- Passage to read
When I returned to my hotel that night, I lay on the bed and heard the sound of negotiations, people fucking and the click of highheels on tile. I listened to a Filipina accent debating with a Northern English accent about whether an hour starts when you leave the bar or when you get back to the hotel. I sat on the bed in my room and I could see myself in four mirrors.
When I woke up, I checked out and drank fresh papaya and carrot juice and started walking through the city again. I applied for another F-visa for China. I walked in a circle and negotiated another night at the Ming Court.
* On this trip, I wanted to go to Wan Chai, too. I got on the MTR at Lo Wu and studied the map above the door. I thought I would take the train all the way to Hung Hom, cut across to Tsim Sha Tsui Station and take the Tsuen Wan Line under the bay. But I got off early, at Kowloon Tong because I always felt something about the name and I’d never gotten off there before.
The Kowloon Tong Station exits into a mall called Festival Walk. I stood outside the station, inside a ring painted around a trash can. I smoked my first cigarette after the crossing and the trip into the city. The mall is connected to Hong Kong City University and once I was inside the school, it took me a while to find a way out. Outside the school's doors, I bought a Twix and a pack of Marlboro Ice Blast.
* Trips to Hong Kong always make me think of Xinran, even though I’ve never been there with her. Maybe it’s because the first time I went, flying in from Dalian, she was on my mind. I was thinking about how I’d lost her. I was talking to her, then, and I texted her while I was waiting to cross the border. I tried calling her when I was over the border but my phone stopped working. I e-mailed her from an internet cafe in Central.
* I had a map of Hong Kong in my head and I knew that Nathan Road was within walking distance of the University. I walked south, down a curving hill, a quiet street patrolled by Filipina nannies pushing strollers. I saw a 7-11 embedded in a collapsed building. There were gated communities and flowery streets, Parc Oasis, late-nineties supercars behind iron gates. Men watering baskets of flowers hung from lightposts. Barbed wire and shards of broken glass atop brick walls. On Boundary Street, somewhere around the Boundary Street Playground, headed west toward Nathan Road, I took my camera out of my pocket and took a picture of an apartment block with a high wall that was covered in neon orange razor wire. I remember hearing a click on the sidewalk, something dropping. I kept walking toward Nathan Road. I lifted my camera again to take a picture of another wall and I noticed the battery cover was gone. When I got back to Guangzhou, I put two strips of tape over the battery.

- Data shown
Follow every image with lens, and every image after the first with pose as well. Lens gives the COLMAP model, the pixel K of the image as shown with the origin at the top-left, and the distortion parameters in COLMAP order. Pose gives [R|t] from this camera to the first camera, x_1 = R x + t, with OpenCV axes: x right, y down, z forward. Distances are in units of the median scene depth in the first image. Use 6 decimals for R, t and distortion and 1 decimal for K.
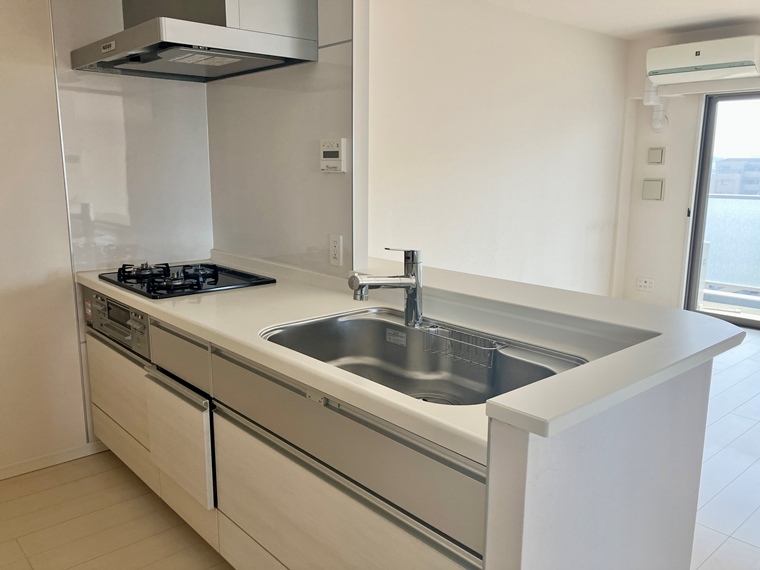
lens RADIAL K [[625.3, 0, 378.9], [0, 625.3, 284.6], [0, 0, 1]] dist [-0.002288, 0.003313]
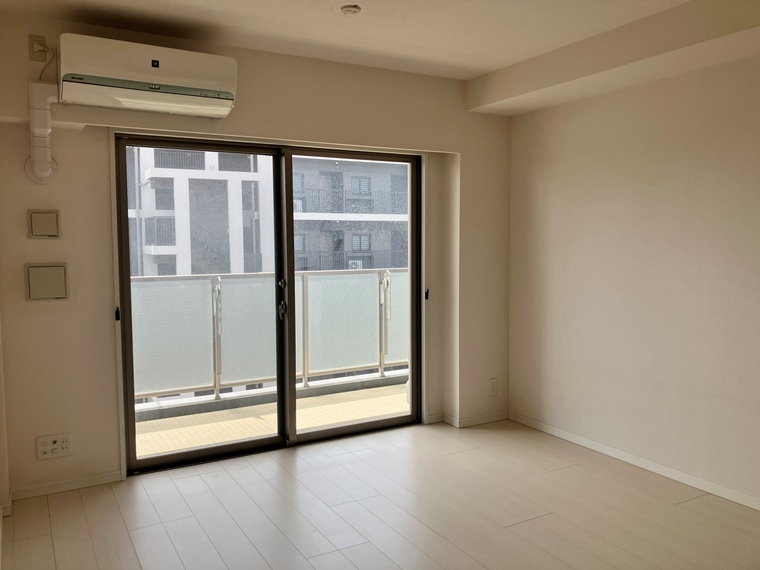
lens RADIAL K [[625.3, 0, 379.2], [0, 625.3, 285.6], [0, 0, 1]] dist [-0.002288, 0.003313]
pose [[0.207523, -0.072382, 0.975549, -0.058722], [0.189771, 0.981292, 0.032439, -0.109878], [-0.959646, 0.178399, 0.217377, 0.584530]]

- Work request
Copy out the Hong Kong account again, starting with "When I returned" and going on through "in four mirrors.", but swap "hotel" for "guesthouse" wherever it occurs.

- Response below
When I returned to my guesthouse that night, I lay on the bed and heard the sound of negotiations, people fucking and the click of highheels on tile. I listened to a Filipina accent debating with a Northern English accent about whether an hour starts when you leave the bar or when you get back to the guesthouse. I sat on the bed in my room and I could see myself in four mirrors.